Wednesday, January 29, 2014

Breaking Into Wholesale, part two

Now that you’ve got your materials prepared, it’s time to approach stores. There are two primary ways to do this.

The first is to exhibit at a tradeshow. There are shows that cover the gift market in general like NY Now or the Buyer’s Market of American Craft. And there are more industry-specific shows like The National Needle Arts Association Trade Show and the National Stationery Show. The benefit is that you’ll have days of exposure to store owners across the country. And what’s better is that they’re in the right frame of mind–they’re coming to the show because they want to buy. The downside is that these shows can be a huge commitment in terms of both time and money. So it’s not really ideal if you just want to test the waters.

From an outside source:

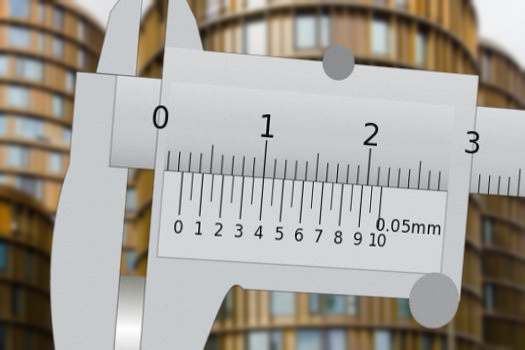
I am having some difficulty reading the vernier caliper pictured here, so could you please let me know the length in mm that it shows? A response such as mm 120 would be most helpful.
mm 2.4
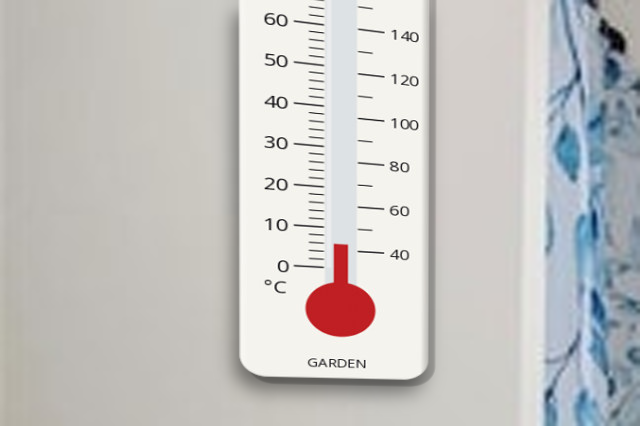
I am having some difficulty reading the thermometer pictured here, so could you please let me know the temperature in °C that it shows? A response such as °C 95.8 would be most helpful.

If this is something you’re seriously considering, I would recommend walking the show before applying to exhibit. While most shows are closed to the public, you can email the sales office to request a guest badge. Any reputable show will understand that you want to check it out to make sure
it’s a good fit.

The more manageable way to break into wholesale is to reach out to stores one at a time. Do some research in your local area or online to find shops that would be a good fit. Ask yourself, does the store’s aesthetic suit my line’s aesthetic? Is my price point a good match? Are they already carrying items that are very similar to mine? Your best bet is to find a store whose products complement what you offer but don’t overlap. For example, a store that offers fresh, fun home décor items like throw pillows, rugs, picture frames, and candles would be a good fit for someone who makes lampshades.

I strongly advise contacting stores via email. Do not pop by and put them on the spot. Store owners are very busy people and if they’re not helping a customer than they’re writing purchase orders, receiving new inventory, arranging displays, or doing 1000 other tasks. They may be polite to
walk-ins but it’s not the way to put your best foot forward.

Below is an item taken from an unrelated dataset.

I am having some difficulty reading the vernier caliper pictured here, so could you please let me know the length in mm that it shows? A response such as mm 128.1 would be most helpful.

Your email should include a great product shot, a short introduction to your company or product line, and a way they can contact you for more information. Make sure to let them know that you have a line sheet available if they want one. It also helps to mention something specific about their store (for example, a line that they already carry that would merchandise well with yours) so they know you are writing just to them and not sending out a form letter.

The majority of the time, you will not receive a response and there are several reasons for this. The obvious one is that the owner feels your line is not a good fit for the store. But the other possibilities are:
• They were overwhelmed with emails at that time and never read yours.
• They are interested and meant to write back but got too busy.
• It’s the wrong time of year. (Don’t pitch Christmas products in October, stores have already done their holiday buying for the season.)
• They don’t have any open to buy at the moment (meaning they’re already spend their budget buying other things).
• They have too much existing inventory in your product category and need to work through it before taking on new brands.

I write these things, not to discourage you, but to give some insight into the shop owner’s perspective. The bottom line is that you should not give up. Keep writing to stores on a quarterly basis but be sure to highlight the new items in your line. Stores are always on the lookout for the latest and greatest and there’s no reason why that can’t be you.